═══ DATASET CONTENT ═══

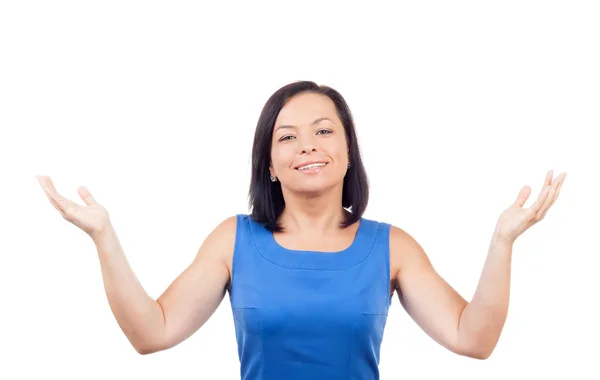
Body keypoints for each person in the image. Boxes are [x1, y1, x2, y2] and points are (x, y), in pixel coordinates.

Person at [37, 80, 567, 379]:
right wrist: (104, 236)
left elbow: (473, 340)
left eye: (323, 130)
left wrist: (502, 242)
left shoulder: (392, 247)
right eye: (287, 137)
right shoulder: (233, 240)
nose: (307, 145)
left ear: (346, 151)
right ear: (270, 163)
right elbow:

═══

Above are the records; transcribe them exactly without the pictures.

SOLUTION BELOW >>
Body keypoints for each person in the image. Boxes are [x1, y1, x2, y2] and points are (x, y), in pixel coordinates.

Person at [37, 80, 567, 379]:
right wrist: (104, 236)
left elbow: (473, 340)
left eye: (323, 130)
left wrist: (502, 242)
left shoulder: (392, 247)
right eye: (287, 137)
right shoulder: (233, 240)
nose: (307, 145)
left ear: (346, 151)
right ear: (270, 163)
right elbow:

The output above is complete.